=== Verilen metin ===
İstanbul Modern’in bir tarafı deniz, üç tarafı inşaat.
Galataport inşaatı başlamış. Tophane nargilecileri tarihe karışmış.
Antrepoların yerinde moloz var. Yıllardır inşaatı süren Resim ve Heykel Müzesi
hâlâ iskelet halinde. Ama gereğinden fazla yükselmiş gibi. Görünümü iyice
bozacakmış hissi veriyor.
35 derece sıcakta, toz topraktan bunalmış bir halde İstanbul
Modern’e giriyorum. Bir vaha gibi. Her şey geride kalıyor, ferahlıyorsunuz.
Öğle sıcağında İstanbul Modern’de yoğun bir kalabalık var. Şaşırıyorum,
seviniyorum.
Sürekli sergi alanında Tanpınar’ın “Ne içindeyim zamanın ne
de büsbütün dışında” sözlerinden yola çıkan “Sanatçı ve Zamanı” başlıklı
koleksiyon sergisi var. Sanatçıların geçmiş, şimdi ve gelecekle
hesaplaşmalarını yansıtan bir seçme yapılmış.
“Yaz ayları Türk insanının müzelere, sergilere gittiği bir
mevsim değil” diye yerleşmiş ve bence yanlış bir kanı olsa da İnci Eviner’in
“İçimde Kim Var?” adlı resrospektifi 22 Haziran’da kapılarını açtı. Ve “Türk
insanı” İstanbul Modern’i doldurduğu gibi retrospektife de büyük ilgi
gösteriyor.
=== Ham malzeme ===
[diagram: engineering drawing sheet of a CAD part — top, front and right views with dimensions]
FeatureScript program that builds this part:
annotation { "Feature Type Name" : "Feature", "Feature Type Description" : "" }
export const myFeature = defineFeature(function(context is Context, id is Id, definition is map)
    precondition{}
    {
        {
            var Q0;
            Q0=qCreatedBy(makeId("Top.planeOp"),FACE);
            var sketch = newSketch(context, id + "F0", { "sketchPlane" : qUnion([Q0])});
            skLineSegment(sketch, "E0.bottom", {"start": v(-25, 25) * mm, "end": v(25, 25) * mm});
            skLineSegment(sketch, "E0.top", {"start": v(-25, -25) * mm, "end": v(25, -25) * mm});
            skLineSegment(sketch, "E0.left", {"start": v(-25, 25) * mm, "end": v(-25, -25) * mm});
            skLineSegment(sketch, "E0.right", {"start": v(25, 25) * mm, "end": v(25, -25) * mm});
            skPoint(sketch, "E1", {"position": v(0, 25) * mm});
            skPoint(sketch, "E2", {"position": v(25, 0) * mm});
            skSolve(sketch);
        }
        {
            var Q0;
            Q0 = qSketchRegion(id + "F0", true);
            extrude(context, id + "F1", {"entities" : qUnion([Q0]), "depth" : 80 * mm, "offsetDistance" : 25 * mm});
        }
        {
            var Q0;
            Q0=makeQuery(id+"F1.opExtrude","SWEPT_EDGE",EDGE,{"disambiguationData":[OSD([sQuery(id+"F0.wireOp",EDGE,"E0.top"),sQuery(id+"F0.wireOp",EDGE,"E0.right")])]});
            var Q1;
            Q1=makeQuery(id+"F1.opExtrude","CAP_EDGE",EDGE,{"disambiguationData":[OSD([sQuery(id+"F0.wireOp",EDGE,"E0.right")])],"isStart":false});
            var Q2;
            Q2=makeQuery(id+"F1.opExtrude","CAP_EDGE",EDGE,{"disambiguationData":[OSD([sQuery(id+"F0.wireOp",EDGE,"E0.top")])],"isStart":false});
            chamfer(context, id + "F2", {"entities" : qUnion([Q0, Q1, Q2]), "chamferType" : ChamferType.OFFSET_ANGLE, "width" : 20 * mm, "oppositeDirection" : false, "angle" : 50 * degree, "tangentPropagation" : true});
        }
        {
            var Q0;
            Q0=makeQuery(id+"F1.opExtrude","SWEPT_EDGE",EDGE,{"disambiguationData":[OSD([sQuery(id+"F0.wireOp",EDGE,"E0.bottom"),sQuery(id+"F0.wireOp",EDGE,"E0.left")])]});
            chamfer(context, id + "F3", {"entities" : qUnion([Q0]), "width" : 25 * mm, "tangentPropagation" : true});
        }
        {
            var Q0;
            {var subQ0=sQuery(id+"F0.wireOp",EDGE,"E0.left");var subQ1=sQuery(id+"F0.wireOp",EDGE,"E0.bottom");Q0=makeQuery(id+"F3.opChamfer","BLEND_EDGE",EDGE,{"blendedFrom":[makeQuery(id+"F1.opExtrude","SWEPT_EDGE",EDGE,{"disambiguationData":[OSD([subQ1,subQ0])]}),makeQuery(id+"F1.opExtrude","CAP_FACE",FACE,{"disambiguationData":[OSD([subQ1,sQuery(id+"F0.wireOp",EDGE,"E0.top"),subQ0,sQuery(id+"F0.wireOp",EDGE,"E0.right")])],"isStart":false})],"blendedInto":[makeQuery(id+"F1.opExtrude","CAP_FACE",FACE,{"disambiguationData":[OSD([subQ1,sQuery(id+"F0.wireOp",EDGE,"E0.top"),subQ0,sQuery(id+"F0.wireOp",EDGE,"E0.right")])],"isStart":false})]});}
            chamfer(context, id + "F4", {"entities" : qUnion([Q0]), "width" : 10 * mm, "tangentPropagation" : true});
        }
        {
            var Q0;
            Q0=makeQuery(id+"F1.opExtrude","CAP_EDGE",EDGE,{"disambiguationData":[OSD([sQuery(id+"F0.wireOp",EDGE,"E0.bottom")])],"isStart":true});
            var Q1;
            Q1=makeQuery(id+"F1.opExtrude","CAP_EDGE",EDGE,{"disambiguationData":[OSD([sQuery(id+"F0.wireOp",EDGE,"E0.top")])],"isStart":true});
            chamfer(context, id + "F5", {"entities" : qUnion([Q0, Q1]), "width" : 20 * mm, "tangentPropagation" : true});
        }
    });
===
İstanbul Modern ziyaretini anlatan metinde "Galataport inşaatı başlamış." sözlerinden "bozacakmış hissi veriyor." sözlerine kadar uzanan bölümü hiç değiştirmeden yazın. Bu malzeme metinden ayrı, kendi başına duran bir içeriktir.

Galataport inşaatı başlamış. Tophane nargilecileri tarihe karışmış.
Antrepoların yerinde moloz var. Yıllardır inşaatı süren Resim ve Heykel Müzesi
hâlâ iskelet halinde. Ama gereğinden fazla yükselmiş gibi. Görünümü iyice
bozacakmış hissi veriyor.